À ce jour, la troisième livraison majeure de données (DR3) a été publiée, mais en arrière-plan, l'étape suivante se prépare déjà. La quatrième grande édition des données, Gaia DR4, est attendue en 2026 et se basera sur les premières 5,5 années d'observations. On devrait y voir apparaître les premières grandes collections de candidats exoplanétaires découverts par astrométrie, potentiellement des milliers de nouvelles planètes et naines brunes autour d'étoiles dans notre voisinage cosmique.
L'étude des disques de transition dirigée par Vioque s'inscrit précisément dans cette vague à venir. Bien qu'il s'agisse d'un échantillon ciblé de « seulement » 98 étoiles, les méthodes développées dans ce travail ont montré que les données de Gaia peuvent être appliquées avec succès à des sources jeunes et variables, où des processus supplémentaires – comme les jets d'accrétion, les taches stellaires et la diffusion de la lumière dans le disque – peuvent potentiellement altérer le signal astrométrique. Les auteurs concluent que ces effets ne dominent pas et que l'astrométrie peut être utilisée de manière robuste même dans les phases les plus précoces de la vie des étoiles.

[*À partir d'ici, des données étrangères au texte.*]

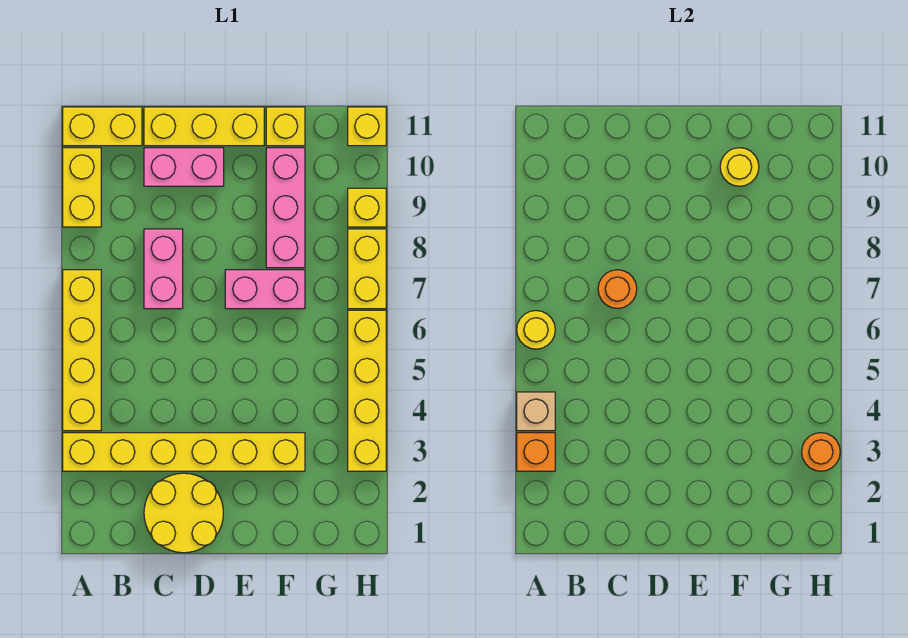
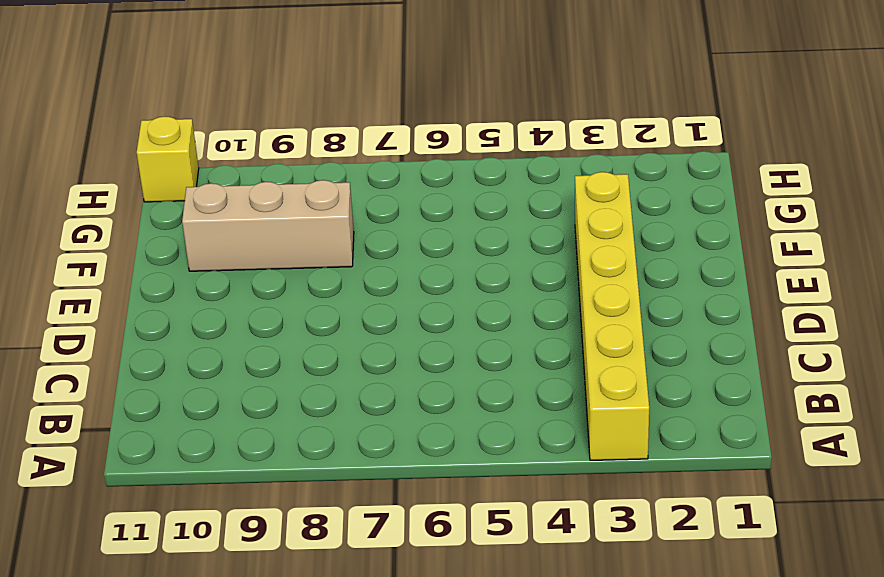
tan brick F8:F10 level 1 -> pink brick F8:F10 level 1
none -> yellow brick A4:A7 level 1
none -> yellow brick A9:A10 level 1
none -> yellow brick A11:B11 level 1

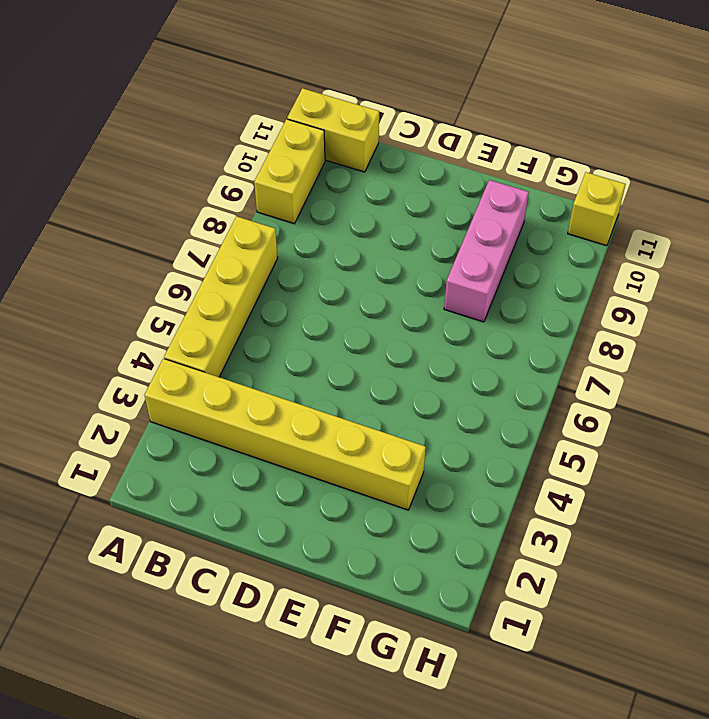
none -> yellow round brick C1:D2 level 1
none -> pink brick C7:C8 level 1
none -> pink brick C10:D10 level 1

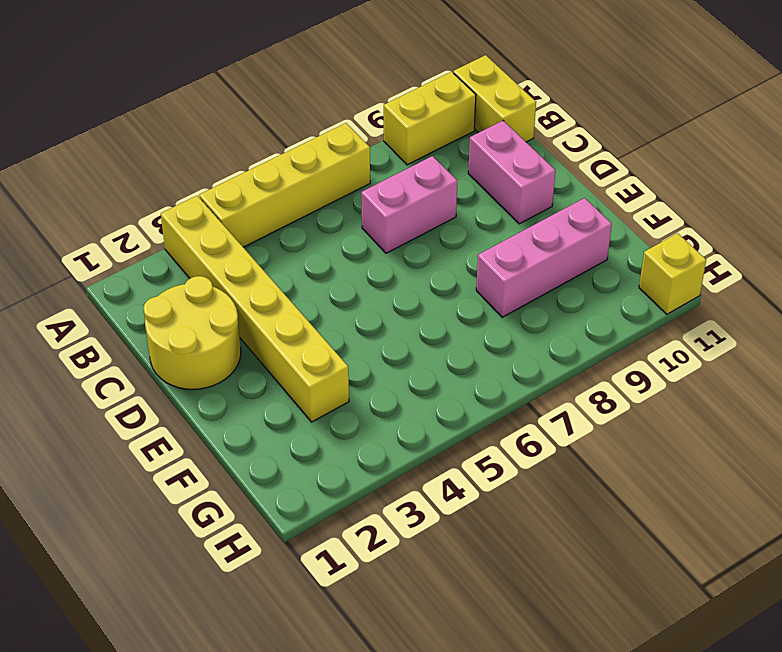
none -> yellow brick C11:E11 level 1
none -> pink brick E7:F7 level 1
none -> yellow brick F11 level 1

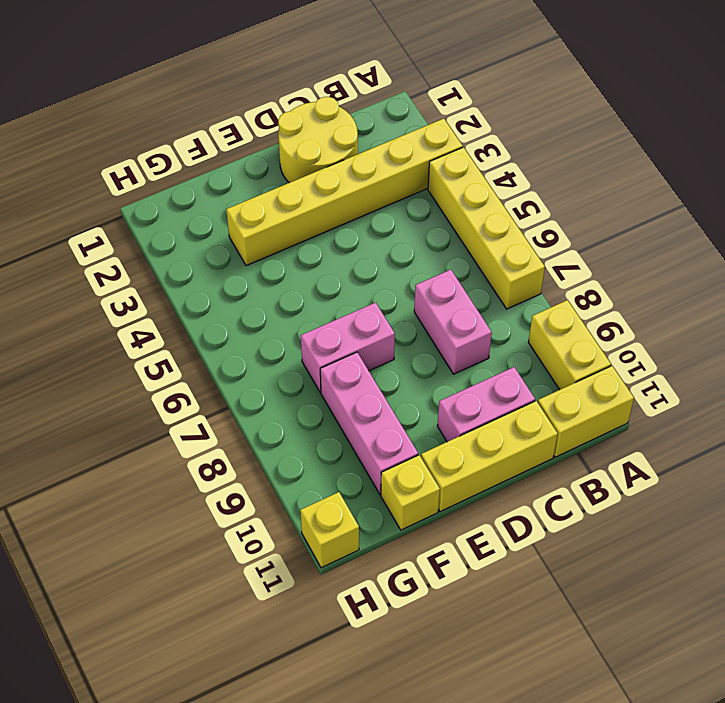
none -> yellow brick H3:H6 level 1
none -> yellow brick H7:H8 level 1
none -> yellow brick H9 level 1

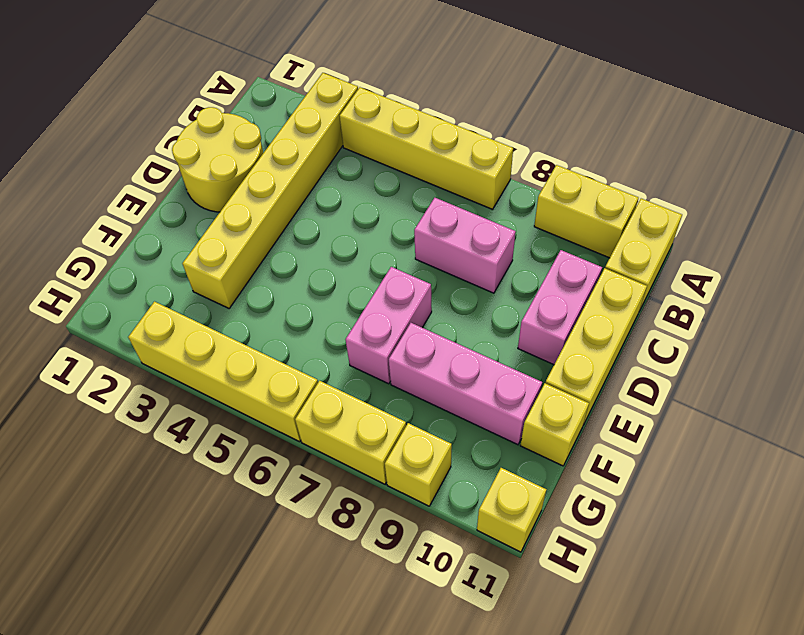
none -> orange brick A3 level 2
none -> tan brick A4 level 2
none -> yellow round brick A6 level 2

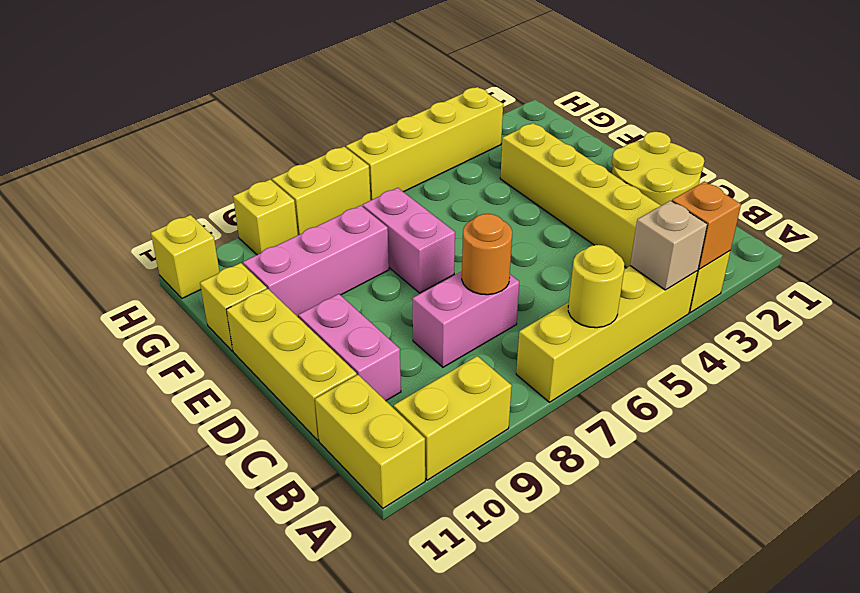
none -> yellow round brick F10 level 2
none -> orange round brick H3 level 2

Synergie avec les télescopes du futur
La liste des compagnons que Gaia a maintenant identifiés dans les disques de transition constitue un catalogue idéal de cibles pour des observations ultérieures. Le télescope James Webb, avec ses instruments sensibles dans l'infrarouge, peut « jeter un coup d'œil » dans les parties internes des disques et tenter de détecter directement le rayonnement thermique de jeunes masses planétaires ou d'étudier la composition chimique du gaz à leur proximité. ALMA peut en outre résoudre la structure de la poussière et du gaz autour des candidats découverts par Gaia, tandis que les futurs géants terrestres comme le Télescope extrêmement grand (ELT) pourront photographier directement certains de ces objets.
Une telle synergie est essentielle pour comprendre la formation des planètes. Gaia donne une vision globale et « dynamique » – elle nous montre comment l'étoile réagit à la gravité du compagnon – tandis qu'ALMA, James Webb et d'autres télescopes fournissent une « image » des disques et des planètes eux-mêmes. Ensemble, ils sépareront les cas où un compagnon massif domine la dynamique de ceux où des planètes nombreuses, et peut-être moins massives, réparties à différentes distances sont responsables de la structure du disque.
À mesure que la publication de Gaia DR4 approche, les astronomes s'attendent à ce que le nombre de compagnons connus – des planètes aux naines brunes – dans les systèmes jeunes et matures augmente de façon spectaculaire. Les derniers résultats des disques de transition montrent qu'il y aura probablement parmi eux toute une population d'objets cachés agissant à l'intérieur des cavités de poussière, précisément dans les régions où se trouvent, du moins dans notre cas, les briques fondamentales pour la formation de mondes potentiellement habitables.